Could you repeat, word for word, only the lines from the one containing "HYDERABAD BUSINESS" through the final line of the records below?

_ _ _

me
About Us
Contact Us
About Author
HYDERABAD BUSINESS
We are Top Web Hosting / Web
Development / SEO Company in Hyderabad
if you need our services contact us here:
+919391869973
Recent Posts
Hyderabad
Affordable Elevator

_ _ _

Answer to the problem =
HYDERABAD BUSINESS
We are Top Web Hosting / Web
Development / SEO Company in Hyderabad
if you need our services contact us here:
+919391869973
Recent Posts
Hyderabad
Affordable Elevator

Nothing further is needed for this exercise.